Analyst recommendations:

  • Alphabet: KeyBanc adjusts price target to $120 from $125, reiterates overweight rating.
  • ASOS: Berenberg remains Buy with target reduced from GBp 1800 to GBp 1200.
  • Caleres: Piper Sandler initiated coverage with a recommendation of neutral. PT up 7.2% to $28.
  • Danaher: Benchmark downgrades to Hold from Buy
  • Duke Energy: Guggenheim adjusts price target to $97 from $119, maintains buy rating.
  • Landstar: Jefferies initiated coverage with a recommendation of hold. PT down 2.9% to $145.
  • Planet Fitness: Piper Sandler upgrades  to overweight from neutral. PT up 22% to $70.
  • Match Group: Truist Securities adjusts price target to $56 from $68, keeps hold rating.

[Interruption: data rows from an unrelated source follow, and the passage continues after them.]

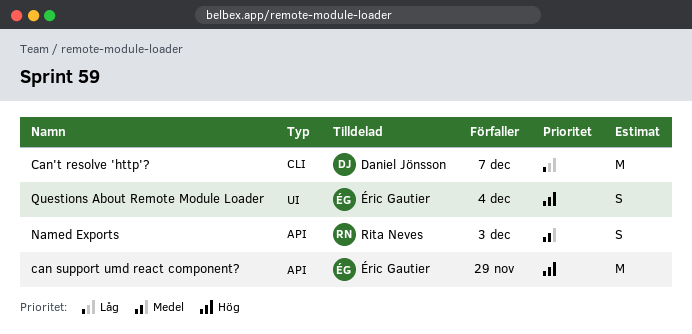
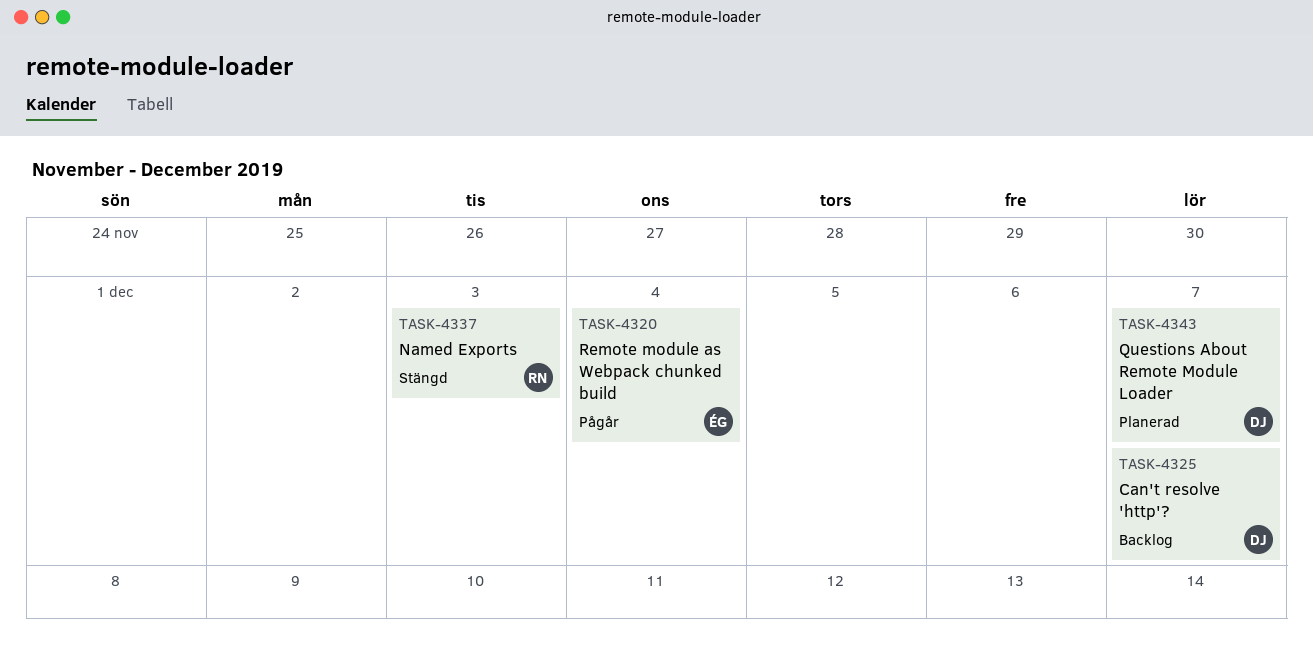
can support umd react component?: present -> none
Questions About Remote Module Loader, owner: Éric Gautier -> Daniel Jönsson
Questions About Remote Module Loader, due: Dec 4 -> Dec 7
Remote module as Webpack chunked build: none -> present

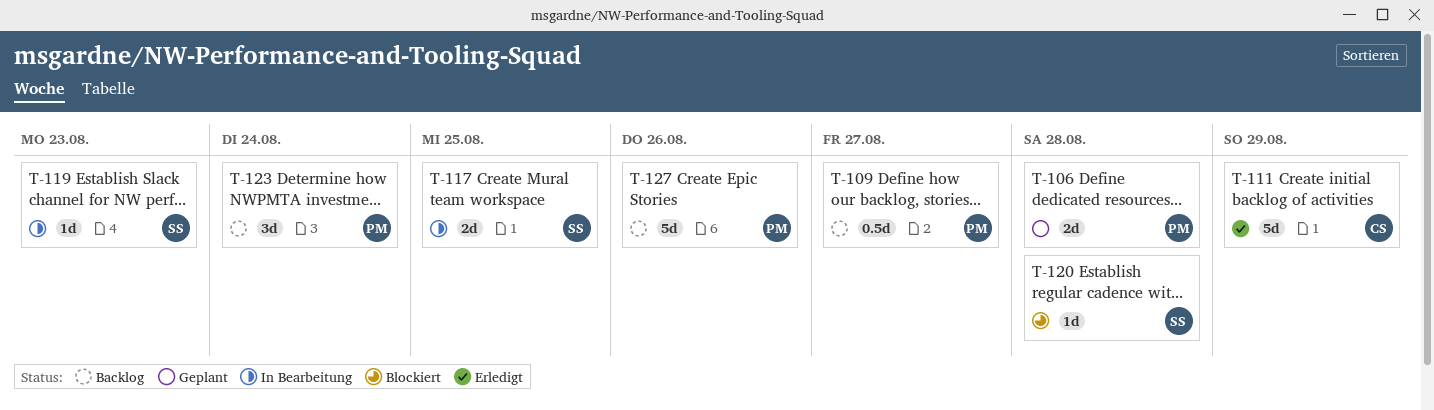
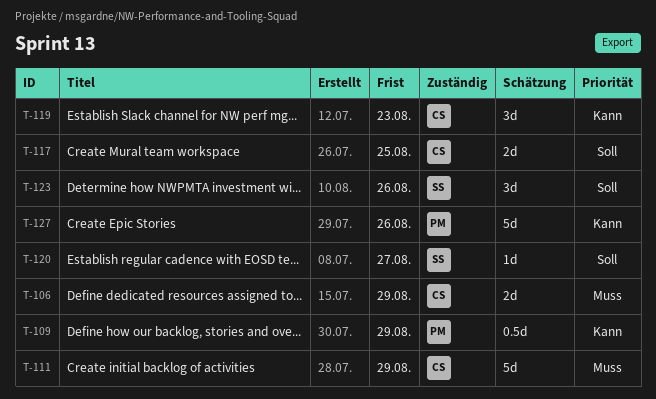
T-106, owner: PM -> CS
T-106, due: Aug 28 -> Aug 29
T-109, due: Aug 27 -> Aug 29
T-117, owner: SS -> CS
T-119, owner: SS -> CS
T-119, estimate: 1d -> 3d
T-120, due: Aug 28 -> Aug 27
T-123, owner: PM -> SS
T-123, due: Aug 24 -> Aug 26

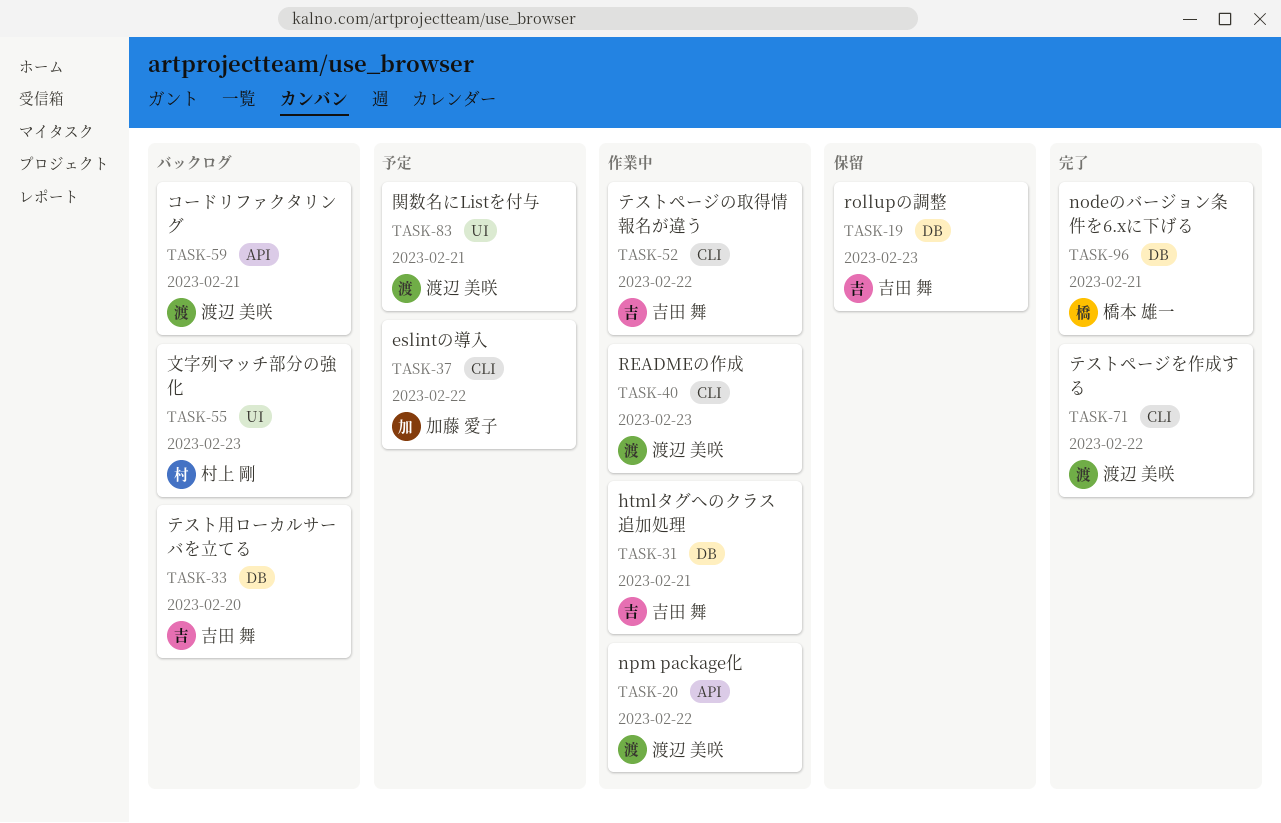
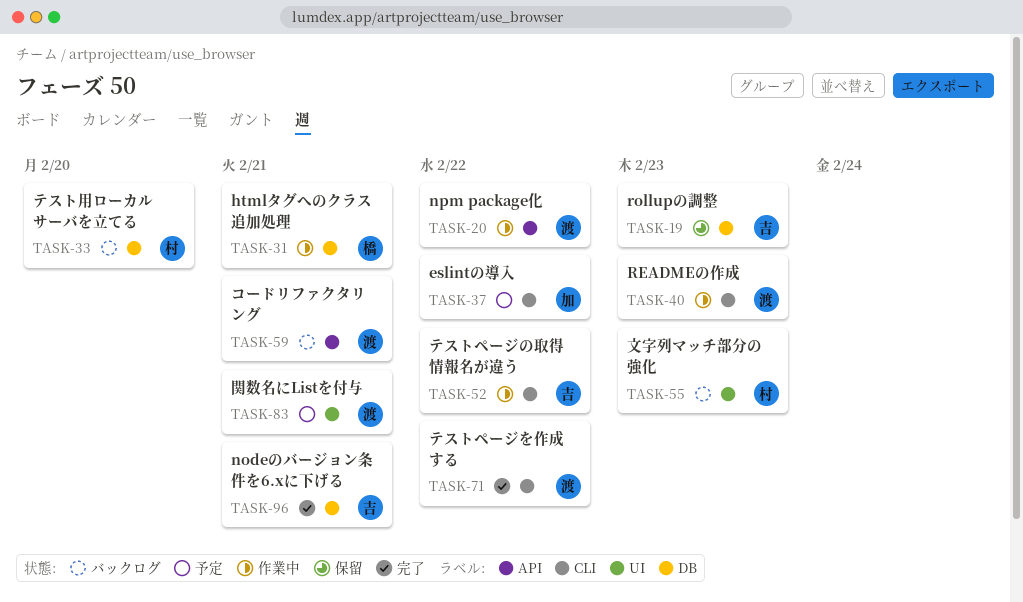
TASK-31, owner: 吉田 舞 -> 橋本 雄一
TASK-33, owner: 吉田 舞 -> 村上 剛
TASK-96, owner: 橋本 雄一 -> 吉田 舞

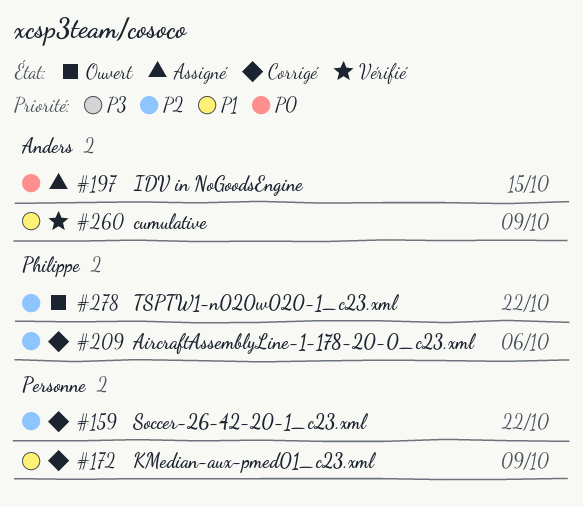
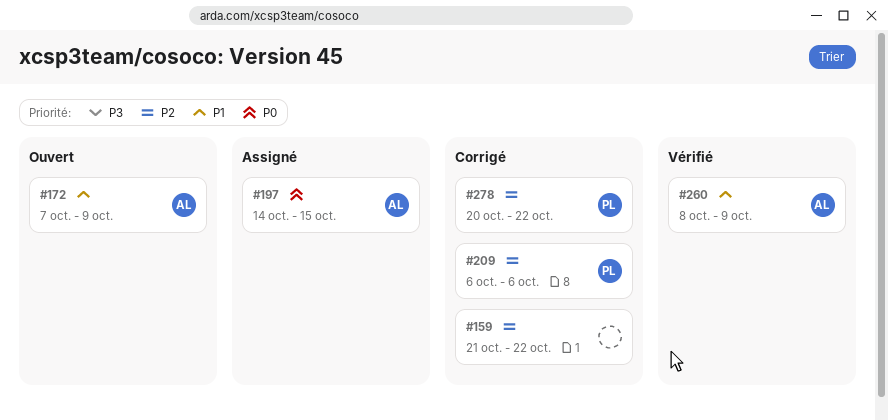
#172, status: Corrigé -> Ouvert
#172, owner: none -> Anders
#278, status: Ouvert -> Corrigé

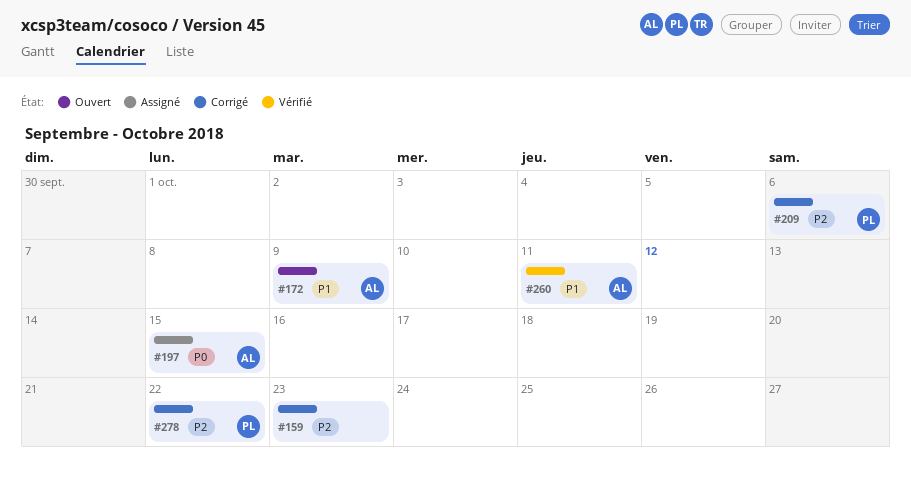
#159, due: Oct 22 -> Oct 23
#260, due: Oct 9 -> Oct 11

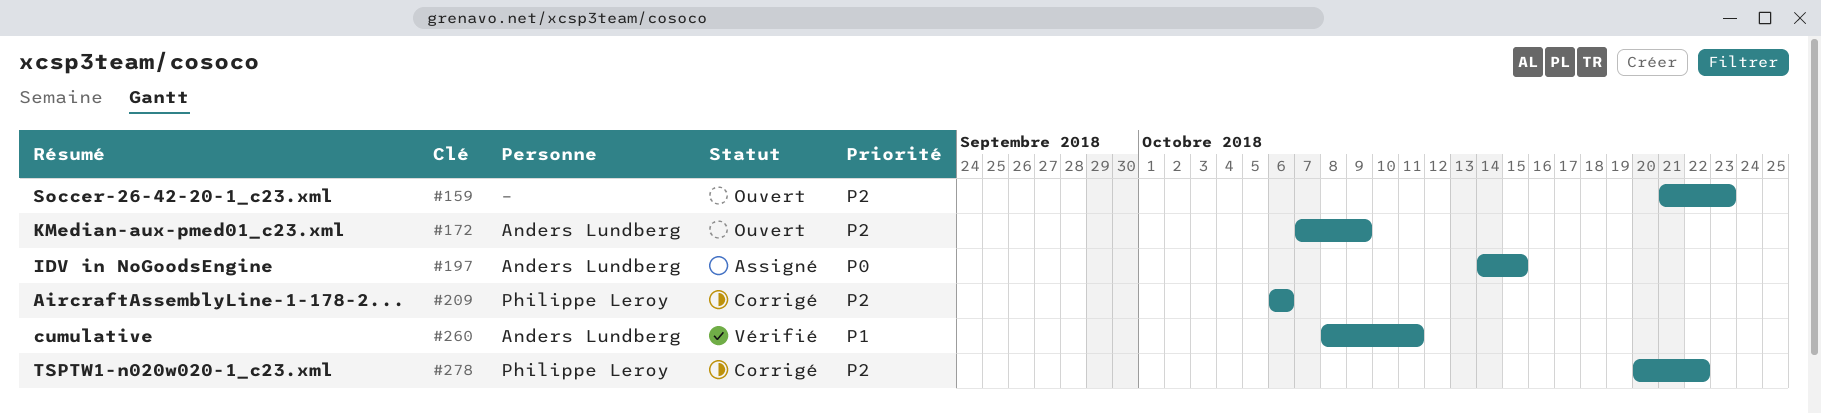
#159, status: Corrigé -> Ouvert
#172, priority: P1 -> P2

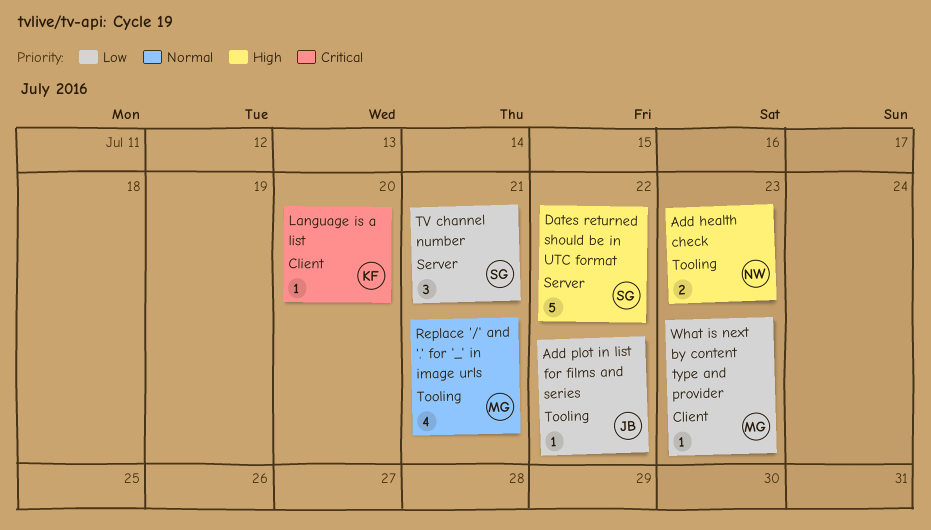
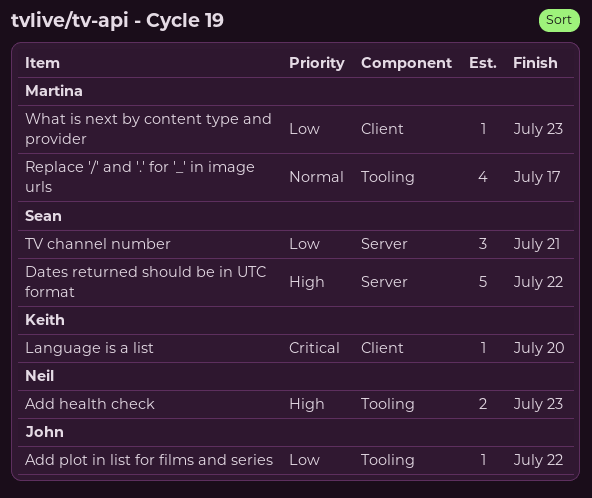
Replace '/' and '.' for '_' in image urls, due: Jul 21 -> Jul 17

  • Meta: KeyBanc adjusts price target to $175 from $196, reiterates overweight rating
  • Moderna: JPMorgan adjusts price target to $122 from $165, keeps neutral rating.
  • Netflix: Daiwa Securities upgrades to outperform from neutral. PT up 17% to $330.
  • ServiceNow: Guggenheim upgrades to Buy from Neutral
  • Southern Company: Guggenheim lowers price target to $69 from $80, maintains buy rating.
  • Tesla: Morgan Stanley lowers price target to $330 from $350, maintains overweight rating.
  • Uber Technologies: Cowen adjusts price target to $70 from $76, keeps outperform rating.
  • Upstart: Mizuho Securities initiated coverage with a recommendation of underperform. PT down 20% to $17.
  • Verizon Communications: Cowen adjusts price target to $55 from $64, keeps outperform rating.